After the death of Nizam-ul-Mulk, there issued a quarrel between his two sons, Salabat Jung and Ghazi-ud-din. In this political mess the Nizam's commandant Kavi Jung betrayed the fort of Ahmednagar to the Peshwa, the minister of the Maratha power. War followed between the Nizam and the Peshwas in which the Nizam was defeated in 1760 at Udgir. Besides other concessions the Nizam confirmed the grant of Ahmednagar and Dualatbad and also gave up the greater part of the province of Ahmednagar. The Nizam was again defeated by the Maratha in 1795 at Kharda. After the death of Sawai Madhavrao Peshwa in 1795, quarrels arose among the Maratha noblemen. In 1797 Daulatrao Sindia took the fort of Ahmednagar from Bajirao Peshwa, as a price of his help to him to raise him to the post of Peshwa. The famous statesman Nana Fadnavis was imprisoned in Ahmednagar fort in 1797 by Sindia. At last he was released in 1798 but sorely discouraged, Nana Fadnavis died in 1800.
Bajirao Peshwa was continuously at war with Yeshwantrao Holkar and Daulatrao Sindia. Finally he concluded a treaty with the British for the safety of his Ministership, on 31st December 1802 at Bassein. Lord Wellesley attacked Ahmednagar city and captured it. Then he laid a siege to Ahmednagar fort on 9th of August 1803 and captured it on 12th of August 1803. General Wellesley then returned the fort of the Peshwa soon i.e in 1803. The Holkar also came to terms with the British. There was widespread disorder in the area due to famine and hundreds were looted, murdered and massacred by the Pindaris. There was a rebellion against the British rule by common people headed by Trimbakji Dengale of Sangamner. The British troops soon brought the circumstances under control. At last a treaty was concluded with Bajirao Peshwa at Pune by virtue of which the Ahmednagar Fort was handed over to the English.

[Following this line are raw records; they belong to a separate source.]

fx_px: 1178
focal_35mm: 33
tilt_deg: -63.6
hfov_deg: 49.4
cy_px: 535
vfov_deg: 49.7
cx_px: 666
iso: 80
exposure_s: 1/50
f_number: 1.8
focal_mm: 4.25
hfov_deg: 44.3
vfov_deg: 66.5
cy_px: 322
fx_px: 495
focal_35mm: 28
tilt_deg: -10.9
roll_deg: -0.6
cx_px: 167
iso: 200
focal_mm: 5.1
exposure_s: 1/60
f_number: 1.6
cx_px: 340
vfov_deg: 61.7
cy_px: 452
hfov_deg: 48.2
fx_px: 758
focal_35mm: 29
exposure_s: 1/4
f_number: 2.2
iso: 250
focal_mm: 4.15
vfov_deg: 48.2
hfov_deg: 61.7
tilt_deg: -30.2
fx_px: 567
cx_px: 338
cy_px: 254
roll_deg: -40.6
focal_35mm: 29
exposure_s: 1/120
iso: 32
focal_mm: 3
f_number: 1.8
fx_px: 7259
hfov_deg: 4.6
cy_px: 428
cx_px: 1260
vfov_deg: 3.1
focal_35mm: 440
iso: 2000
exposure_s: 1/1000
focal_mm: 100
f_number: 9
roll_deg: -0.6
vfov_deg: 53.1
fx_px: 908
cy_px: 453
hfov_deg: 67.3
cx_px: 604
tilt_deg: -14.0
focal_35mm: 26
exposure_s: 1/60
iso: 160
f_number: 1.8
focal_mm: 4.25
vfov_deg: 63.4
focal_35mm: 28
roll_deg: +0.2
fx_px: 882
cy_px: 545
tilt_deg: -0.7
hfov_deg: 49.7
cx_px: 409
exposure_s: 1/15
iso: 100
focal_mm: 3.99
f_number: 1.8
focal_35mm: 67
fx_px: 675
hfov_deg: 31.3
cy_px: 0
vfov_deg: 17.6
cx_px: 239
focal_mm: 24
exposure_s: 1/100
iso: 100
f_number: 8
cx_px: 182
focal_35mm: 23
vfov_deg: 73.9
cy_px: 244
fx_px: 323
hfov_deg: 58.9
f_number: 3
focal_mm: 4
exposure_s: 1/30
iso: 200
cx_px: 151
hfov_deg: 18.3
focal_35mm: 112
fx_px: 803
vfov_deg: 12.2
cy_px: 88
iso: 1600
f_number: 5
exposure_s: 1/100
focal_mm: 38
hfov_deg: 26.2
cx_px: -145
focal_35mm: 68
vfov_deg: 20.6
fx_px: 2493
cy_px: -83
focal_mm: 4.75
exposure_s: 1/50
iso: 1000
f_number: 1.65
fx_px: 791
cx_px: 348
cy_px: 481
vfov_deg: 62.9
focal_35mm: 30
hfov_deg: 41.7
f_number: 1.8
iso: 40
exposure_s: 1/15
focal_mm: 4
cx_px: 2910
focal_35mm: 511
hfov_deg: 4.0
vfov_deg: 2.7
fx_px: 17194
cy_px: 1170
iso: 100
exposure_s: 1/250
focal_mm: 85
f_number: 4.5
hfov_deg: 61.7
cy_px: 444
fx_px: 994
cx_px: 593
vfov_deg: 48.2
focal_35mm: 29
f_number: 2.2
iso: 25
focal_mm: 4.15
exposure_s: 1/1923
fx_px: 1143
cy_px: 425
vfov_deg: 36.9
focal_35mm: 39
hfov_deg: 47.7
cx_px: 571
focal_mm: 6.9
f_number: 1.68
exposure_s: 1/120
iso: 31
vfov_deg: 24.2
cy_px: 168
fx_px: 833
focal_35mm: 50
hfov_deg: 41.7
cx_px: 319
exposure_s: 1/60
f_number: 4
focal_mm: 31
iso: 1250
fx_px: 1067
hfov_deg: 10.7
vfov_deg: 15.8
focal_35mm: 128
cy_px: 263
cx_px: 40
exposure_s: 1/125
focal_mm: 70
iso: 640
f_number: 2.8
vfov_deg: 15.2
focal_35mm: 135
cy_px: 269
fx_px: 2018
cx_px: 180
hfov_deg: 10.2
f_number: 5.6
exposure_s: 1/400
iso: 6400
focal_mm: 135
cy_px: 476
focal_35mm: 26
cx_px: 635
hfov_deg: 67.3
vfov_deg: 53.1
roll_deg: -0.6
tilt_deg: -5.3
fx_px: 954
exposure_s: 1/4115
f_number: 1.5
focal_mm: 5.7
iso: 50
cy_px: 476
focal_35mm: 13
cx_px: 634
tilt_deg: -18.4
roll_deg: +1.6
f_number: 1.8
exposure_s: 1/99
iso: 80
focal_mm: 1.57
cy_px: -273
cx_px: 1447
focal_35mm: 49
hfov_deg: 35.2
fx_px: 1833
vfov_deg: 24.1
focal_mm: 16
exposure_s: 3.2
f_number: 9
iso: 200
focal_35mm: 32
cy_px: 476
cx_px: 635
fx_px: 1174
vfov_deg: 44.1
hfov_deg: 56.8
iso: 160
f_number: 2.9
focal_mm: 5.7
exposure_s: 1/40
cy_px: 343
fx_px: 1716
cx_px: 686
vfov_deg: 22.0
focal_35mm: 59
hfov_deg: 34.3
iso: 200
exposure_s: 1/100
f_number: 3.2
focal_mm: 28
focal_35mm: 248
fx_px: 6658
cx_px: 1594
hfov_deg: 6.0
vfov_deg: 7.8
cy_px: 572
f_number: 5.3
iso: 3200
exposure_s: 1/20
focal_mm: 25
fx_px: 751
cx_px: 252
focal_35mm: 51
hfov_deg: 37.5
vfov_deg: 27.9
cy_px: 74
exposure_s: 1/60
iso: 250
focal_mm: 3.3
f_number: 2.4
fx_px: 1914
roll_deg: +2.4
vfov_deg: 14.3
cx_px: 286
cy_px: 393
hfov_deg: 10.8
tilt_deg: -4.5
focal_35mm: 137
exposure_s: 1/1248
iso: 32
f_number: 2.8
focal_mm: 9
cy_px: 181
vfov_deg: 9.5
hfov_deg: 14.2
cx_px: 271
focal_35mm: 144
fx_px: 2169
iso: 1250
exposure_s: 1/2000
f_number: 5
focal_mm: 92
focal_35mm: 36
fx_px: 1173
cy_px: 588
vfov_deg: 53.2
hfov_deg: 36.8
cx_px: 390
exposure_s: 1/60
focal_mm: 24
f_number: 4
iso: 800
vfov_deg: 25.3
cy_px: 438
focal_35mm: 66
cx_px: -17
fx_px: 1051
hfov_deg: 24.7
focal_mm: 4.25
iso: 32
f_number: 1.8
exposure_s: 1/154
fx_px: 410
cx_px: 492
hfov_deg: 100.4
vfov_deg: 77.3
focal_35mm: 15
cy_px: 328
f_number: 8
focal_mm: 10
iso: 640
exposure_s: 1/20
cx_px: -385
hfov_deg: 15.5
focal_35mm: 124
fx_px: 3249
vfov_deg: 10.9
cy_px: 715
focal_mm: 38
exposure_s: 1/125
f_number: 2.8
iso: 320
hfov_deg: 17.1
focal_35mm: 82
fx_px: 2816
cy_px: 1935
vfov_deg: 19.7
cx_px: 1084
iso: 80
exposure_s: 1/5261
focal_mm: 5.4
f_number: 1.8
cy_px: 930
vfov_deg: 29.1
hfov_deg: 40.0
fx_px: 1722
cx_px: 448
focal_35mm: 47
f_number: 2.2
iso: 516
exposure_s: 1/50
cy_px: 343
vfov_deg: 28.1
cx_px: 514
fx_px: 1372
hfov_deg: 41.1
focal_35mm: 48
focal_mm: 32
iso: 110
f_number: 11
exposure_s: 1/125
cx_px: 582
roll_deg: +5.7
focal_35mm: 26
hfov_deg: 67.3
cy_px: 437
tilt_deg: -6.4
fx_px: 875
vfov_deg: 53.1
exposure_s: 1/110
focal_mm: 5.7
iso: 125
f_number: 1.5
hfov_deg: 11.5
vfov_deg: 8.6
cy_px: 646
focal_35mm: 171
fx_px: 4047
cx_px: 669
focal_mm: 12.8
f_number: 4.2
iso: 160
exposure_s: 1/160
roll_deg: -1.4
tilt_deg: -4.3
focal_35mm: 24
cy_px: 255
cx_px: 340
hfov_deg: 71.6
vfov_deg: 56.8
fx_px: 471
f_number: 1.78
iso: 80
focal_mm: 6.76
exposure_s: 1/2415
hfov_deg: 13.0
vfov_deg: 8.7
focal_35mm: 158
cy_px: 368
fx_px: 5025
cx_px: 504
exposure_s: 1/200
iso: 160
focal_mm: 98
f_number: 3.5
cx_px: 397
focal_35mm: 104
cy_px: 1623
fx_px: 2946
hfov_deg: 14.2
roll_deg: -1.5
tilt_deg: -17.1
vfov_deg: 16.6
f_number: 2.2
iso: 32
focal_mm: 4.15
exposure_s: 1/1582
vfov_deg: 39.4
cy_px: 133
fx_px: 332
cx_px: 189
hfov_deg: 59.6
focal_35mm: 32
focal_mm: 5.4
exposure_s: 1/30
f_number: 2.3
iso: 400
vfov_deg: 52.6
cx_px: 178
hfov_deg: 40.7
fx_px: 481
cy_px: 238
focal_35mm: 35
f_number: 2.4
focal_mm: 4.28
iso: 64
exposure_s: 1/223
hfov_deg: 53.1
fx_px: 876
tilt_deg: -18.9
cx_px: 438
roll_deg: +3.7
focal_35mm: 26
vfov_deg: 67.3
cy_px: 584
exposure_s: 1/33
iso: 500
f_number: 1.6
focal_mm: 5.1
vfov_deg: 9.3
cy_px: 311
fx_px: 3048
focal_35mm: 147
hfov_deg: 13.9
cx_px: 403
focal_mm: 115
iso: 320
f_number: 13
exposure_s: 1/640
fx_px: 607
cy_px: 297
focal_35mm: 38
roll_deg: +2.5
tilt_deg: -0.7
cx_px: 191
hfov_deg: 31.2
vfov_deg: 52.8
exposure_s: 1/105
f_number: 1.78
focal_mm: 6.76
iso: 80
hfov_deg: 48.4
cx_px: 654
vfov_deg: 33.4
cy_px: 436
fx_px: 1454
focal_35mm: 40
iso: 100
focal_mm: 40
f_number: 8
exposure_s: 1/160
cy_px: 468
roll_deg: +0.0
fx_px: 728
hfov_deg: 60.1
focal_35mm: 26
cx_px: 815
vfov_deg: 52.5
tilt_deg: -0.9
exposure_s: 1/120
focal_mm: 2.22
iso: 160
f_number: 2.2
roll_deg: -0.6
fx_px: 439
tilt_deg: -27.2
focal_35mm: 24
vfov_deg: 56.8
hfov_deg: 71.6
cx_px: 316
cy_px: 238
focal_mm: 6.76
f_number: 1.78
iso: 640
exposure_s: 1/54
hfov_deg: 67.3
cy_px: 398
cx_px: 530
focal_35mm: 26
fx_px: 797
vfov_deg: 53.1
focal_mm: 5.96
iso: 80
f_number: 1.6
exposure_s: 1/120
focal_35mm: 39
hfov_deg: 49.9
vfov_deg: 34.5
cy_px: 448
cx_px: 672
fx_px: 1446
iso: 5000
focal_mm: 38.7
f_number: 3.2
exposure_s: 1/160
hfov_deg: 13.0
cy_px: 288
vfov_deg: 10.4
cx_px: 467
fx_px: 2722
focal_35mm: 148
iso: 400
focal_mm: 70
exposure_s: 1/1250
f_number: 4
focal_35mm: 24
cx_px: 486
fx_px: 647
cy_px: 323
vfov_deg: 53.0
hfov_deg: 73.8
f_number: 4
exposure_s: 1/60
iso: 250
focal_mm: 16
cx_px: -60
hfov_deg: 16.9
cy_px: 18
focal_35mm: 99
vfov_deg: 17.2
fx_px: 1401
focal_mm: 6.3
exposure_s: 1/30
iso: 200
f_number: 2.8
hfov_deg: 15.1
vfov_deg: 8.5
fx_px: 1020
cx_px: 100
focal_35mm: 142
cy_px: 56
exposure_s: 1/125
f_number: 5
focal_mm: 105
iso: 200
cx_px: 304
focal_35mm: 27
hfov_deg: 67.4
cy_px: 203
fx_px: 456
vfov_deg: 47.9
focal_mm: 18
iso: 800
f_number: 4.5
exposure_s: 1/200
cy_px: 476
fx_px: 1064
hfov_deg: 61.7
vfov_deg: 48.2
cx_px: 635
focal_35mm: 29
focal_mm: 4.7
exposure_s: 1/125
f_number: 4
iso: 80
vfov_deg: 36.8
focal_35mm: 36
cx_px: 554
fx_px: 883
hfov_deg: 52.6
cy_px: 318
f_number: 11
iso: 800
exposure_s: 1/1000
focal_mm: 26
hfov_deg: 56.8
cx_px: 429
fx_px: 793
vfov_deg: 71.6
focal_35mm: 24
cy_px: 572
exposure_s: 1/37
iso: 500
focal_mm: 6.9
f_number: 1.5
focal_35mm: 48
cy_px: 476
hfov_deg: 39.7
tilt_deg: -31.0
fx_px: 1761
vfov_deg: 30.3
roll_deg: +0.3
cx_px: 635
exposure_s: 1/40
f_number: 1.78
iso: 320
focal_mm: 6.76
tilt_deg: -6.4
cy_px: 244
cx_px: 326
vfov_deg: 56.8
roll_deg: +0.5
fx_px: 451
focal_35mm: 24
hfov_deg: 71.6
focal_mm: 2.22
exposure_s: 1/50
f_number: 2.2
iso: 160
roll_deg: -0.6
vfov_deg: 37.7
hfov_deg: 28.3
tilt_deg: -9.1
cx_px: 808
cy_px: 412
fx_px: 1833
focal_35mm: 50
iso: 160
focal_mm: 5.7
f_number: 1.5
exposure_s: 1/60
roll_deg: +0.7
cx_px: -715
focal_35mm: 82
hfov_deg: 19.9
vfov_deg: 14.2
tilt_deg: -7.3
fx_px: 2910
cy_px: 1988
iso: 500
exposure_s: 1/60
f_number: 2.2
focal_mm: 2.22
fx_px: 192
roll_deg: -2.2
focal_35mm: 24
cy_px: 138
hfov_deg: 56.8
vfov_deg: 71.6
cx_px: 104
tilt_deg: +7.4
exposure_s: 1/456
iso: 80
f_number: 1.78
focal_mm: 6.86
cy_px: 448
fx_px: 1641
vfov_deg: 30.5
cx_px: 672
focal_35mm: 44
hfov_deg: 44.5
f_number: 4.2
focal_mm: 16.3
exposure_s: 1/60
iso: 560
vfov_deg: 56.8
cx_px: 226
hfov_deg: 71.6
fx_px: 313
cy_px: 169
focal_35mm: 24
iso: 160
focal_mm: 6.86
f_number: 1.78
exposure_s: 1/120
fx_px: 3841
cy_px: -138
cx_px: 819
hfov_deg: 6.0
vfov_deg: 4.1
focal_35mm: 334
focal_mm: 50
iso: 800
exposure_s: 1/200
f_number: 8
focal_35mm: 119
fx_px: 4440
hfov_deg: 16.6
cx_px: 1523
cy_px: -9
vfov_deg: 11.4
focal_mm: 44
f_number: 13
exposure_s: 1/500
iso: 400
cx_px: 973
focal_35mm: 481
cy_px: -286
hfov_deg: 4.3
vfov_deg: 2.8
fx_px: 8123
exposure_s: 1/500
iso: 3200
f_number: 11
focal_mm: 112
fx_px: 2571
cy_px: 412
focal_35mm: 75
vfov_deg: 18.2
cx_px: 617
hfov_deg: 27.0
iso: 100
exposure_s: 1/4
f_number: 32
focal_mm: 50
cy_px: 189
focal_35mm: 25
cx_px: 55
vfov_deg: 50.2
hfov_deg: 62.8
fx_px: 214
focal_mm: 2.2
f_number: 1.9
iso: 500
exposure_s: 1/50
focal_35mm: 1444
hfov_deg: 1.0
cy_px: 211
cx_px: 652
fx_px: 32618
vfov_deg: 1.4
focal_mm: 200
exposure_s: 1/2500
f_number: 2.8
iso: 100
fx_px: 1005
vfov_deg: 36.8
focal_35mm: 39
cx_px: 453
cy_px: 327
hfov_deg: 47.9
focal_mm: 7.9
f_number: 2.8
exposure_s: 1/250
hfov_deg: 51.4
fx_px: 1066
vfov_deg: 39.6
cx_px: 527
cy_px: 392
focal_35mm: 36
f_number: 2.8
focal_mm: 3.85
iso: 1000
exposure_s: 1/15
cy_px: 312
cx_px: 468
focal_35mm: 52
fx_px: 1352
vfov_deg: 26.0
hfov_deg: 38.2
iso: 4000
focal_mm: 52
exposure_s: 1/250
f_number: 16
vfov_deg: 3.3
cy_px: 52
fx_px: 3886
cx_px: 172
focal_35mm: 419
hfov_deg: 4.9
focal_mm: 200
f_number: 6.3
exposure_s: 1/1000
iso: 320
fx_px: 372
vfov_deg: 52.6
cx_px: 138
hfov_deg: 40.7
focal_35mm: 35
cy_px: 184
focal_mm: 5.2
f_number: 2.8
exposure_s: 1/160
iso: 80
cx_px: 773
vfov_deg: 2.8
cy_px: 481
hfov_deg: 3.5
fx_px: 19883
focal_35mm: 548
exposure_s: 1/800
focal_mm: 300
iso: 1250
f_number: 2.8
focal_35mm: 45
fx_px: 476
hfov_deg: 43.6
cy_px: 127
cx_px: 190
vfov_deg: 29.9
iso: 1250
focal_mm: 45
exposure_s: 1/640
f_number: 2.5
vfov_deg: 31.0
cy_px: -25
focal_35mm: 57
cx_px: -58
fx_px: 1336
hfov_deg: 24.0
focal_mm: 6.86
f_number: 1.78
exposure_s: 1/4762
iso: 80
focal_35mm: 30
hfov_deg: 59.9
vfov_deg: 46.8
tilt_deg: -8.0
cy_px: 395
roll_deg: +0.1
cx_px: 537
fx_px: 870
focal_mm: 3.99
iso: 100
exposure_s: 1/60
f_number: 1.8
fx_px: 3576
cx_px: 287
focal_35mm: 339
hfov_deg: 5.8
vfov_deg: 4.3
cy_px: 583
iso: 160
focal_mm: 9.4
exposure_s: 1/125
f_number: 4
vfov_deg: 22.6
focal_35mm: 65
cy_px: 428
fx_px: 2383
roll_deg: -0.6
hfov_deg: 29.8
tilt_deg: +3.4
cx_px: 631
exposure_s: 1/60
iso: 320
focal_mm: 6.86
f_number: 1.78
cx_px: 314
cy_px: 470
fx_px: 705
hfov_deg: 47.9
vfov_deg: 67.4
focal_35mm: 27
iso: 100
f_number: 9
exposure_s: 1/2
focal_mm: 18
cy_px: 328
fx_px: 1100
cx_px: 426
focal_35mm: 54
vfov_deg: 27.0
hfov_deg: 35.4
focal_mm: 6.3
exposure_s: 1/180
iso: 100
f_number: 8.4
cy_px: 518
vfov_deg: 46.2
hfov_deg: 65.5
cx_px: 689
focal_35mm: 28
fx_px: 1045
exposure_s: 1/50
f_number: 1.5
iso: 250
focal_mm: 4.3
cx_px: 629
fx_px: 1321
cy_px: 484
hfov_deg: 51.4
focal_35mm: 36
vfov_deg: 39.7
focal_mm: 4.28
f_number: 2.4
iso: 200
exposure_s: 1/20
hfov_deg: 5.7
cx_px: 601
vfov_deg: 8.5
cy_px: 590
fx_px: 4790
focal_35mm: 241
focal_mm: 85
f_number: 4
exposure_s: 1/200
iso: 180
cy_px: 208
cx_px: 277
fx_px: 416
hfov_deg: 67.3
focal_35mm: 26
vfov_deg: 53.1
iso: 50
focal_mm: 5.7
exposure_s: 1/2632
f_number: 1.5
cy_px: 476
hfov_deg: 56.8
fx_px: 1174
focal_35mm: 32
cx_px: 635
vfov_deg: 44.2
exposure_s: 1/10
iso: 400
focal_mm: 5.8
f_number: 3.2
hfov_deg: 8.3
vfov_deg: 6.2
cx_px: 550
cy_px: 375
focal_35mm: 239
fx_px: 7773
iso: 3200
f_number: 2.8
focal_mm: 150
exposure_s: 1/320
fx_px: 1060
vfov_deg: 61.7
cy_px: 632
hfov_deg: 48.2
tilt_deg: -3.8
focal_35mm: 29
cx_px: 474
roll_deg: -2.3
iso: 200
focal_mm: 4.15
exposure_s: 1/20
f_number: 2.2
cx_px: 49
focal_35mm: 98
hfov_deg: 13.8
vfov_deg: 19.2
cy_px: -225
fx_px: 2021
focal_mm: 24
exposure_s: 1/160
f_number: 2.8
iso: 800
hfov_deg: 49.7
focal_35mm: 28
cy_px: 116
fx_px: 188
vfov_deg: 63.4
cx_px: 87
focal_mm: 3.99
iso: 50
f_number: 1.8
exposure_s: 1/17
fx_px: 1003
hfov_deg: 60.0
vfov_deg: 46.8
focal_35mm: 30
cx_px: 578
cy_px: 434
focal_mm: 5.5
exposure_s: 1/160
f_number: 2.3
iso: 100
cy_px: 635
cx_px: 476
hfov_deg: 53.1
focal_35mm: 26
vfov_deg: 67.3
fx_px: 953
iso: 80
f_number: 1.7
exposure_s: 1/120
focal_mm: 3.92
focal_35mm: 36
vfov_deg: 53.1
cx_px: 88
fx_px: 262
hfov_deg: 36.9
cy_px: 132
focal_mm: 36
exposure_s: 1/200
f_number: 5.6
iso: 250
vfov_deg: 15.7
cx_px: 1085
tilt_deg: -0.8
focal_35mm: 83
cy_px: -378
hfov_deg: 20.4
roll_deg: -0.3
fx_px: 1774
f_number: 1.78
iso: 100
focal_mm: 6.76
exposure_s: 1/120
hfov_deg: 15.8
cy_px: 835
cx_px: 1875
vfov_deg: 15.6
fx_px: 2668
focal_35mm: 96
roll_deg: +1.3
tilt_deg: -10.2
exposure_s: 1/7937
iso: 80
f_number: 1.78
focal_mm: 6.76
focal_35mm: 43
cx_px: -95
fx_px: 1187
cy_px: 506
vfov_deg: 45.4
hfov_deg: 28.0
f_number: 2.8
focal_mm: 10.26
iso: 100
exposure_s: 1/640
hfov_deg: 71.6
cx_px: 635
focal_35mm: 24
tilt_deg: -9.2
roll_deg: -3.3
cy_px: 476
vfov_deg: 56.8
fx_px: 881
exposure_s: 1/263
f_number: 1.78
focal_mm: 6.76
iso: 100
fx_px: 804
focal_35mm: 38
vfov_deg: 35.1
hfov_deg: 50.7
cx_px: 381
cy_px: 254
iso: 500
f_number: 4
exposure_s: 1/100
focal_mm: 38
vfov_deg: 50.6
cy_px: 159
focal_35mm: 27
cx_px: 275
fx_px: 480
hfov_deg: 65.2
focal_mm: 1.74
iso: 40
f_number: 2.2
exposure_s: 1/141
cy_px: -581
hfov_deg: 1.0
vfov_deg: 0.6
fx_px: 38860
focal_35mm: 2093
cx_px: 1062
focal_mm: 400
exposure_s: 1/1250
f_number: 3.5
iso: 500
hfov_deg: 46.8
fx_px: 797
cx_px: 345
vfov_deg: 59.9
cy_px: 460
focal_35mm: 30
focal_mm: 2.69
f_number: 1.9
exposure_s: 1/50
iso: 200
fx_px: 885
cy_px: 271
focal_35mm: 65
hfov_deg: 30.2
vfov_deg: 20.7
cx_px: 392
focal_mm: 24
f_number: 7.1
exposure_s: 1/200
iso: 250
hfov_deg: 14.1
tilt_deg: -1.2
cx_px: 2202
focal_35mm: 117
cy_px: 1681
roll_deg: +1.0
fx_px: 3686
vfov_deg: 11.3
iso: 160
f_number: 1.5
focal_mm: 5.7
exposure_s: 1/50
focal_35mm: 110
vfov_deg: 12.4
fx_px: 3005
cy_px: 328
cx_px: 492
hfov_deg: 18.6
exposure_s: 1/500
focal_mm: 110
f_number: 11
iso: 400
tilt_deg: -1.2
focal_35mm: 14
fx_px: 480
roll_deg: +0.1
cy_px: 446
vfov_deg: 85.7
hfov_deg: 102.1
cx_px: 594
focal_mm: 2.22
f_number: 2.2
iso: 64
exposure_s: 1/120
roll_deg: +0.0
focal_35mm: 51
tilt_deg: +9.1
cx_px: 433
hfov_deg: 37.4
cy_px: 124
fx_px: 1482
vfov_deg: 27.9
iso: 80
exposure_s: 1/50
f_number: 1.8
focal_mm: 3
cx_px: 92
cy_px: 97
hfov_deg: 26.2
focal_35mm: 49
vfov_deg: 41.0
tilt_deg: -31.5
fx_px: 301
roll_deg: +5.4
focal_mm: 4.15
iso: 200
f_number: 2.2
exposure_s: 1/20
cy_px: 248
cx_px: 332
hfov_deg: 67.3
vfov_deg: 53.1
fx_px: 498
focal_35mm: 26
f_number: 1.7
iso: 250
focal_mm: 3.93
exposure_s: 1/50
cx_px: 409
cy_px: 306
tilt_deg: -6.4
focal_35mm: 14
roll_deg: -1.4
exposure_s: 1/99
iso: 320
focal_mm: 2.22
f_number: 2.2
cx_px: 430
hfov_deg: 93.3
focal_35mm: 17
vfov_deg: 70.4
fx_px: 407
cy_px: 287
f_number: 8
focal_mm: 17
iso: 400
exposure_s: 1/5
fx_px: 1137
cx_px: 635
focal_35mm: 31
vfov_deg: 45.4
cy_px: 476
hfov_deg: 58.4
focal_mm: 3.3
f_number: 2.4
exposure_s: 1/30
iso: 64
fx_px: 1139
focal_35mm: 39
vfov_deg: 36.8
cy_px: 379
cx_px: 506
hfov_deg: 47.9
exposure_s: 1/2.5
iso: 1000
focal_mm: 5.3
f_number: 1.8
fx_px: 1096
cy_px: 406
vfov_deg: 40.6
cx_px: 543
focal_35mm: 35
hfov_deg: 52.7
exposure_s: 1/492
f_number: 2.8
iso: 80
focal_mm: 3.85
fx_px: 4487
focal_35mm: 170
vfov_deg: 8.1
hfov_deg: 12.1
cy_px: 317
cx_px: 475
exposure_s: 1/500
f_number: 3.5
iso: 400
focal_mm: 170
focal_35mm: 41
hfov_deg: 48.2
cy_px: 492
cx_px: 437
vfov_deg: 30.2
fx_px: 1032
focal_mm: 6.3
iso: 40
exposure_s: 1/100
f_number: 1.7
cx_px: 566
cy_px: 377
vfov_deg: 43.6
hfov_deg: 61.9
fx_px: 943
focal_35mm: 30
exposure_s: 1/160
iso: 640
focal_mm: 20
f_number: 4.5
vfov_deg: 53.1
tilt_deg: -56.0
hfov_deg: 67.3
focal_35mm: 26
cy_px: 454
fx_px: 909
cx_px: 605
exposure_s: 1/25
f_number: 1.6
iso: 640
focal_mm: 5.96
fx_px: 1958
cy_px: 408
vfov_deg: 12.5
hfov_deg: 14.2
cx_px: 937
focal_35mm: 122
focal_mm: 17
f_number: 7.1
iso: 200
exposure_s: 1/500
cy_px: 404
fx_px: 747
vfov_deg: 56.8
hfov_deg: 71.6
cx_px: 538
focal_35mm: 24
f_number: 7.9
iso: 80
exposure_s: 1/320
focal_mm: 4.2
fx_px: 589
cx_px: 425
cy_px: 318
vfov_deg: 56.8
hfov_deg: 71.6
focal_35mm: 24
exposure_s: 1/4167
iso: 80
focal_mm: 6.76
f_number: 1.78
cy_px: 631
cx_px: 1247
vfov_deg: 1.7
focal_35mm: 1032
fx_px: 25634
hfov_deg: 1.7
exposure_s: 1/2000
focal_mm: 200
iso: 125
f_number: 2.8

When the British Government took possession of Ahmednagar much of it was almost ruined. Many former rich areas were depopulated because of famine and continuous fighting between the British soldiers and the freedom fighters. They continued to rise in arms taking resort to villages and the hills and mountains-mostly Parner, Jamgao and Akola areas. The Kolies and the Bhils harassed the British troops intermittently. Raghoji Bhangria headed this mutiny. At last he was caught at Pandharpur in 1847 and was immediately hanged.
During the Sepoy Mutiny, 1857 Ahmednagar was in considerable disturbance. The active freedom fighters were about 7000 Bhils under the leadership of Bhagoji Naik. They were active in the hilly tracks and especially in the Parner, Jamgao, Rahuri, Kopargaon and Nasik areas. But at last all these attempts to rise against the British failed and the slavery came to stay.
During the freedom struggle in the 20th century, Bal Gangadhar Tilak organised political movement in the whole of India and was put behind bars by the British Government. But he passed away in 1920 and Mahatma Gandhi took up the leadership and carried on the responsibility of organizing Civil Disobedience Movement. Thousands offered Satyagraha and courted arrest. The famous leader of Ahmednagar, Raosaheb Patwardhan, was underground for many days. Achyutrao Patwardhan was never arrested by the British since he was carrying on the freedom struggle secretively. The veteran leader of Ahmednagar district, Senapti Pandurang Mahadeo Bapat was the most fearless and was one of the greatest disciples of Mahatma Gandhi. He carried on the Mulshi Satyagraha bravely and was arrested in 1937. He was kept behind the bars till India achieved her independence. India attained her freedom on 15th of August 1947 and with this Ahmednagar also achieved its independence. The flag salutation ceremony took place on the ramparts of the Ahmednagar Fort at 8 am on 15th August 1947.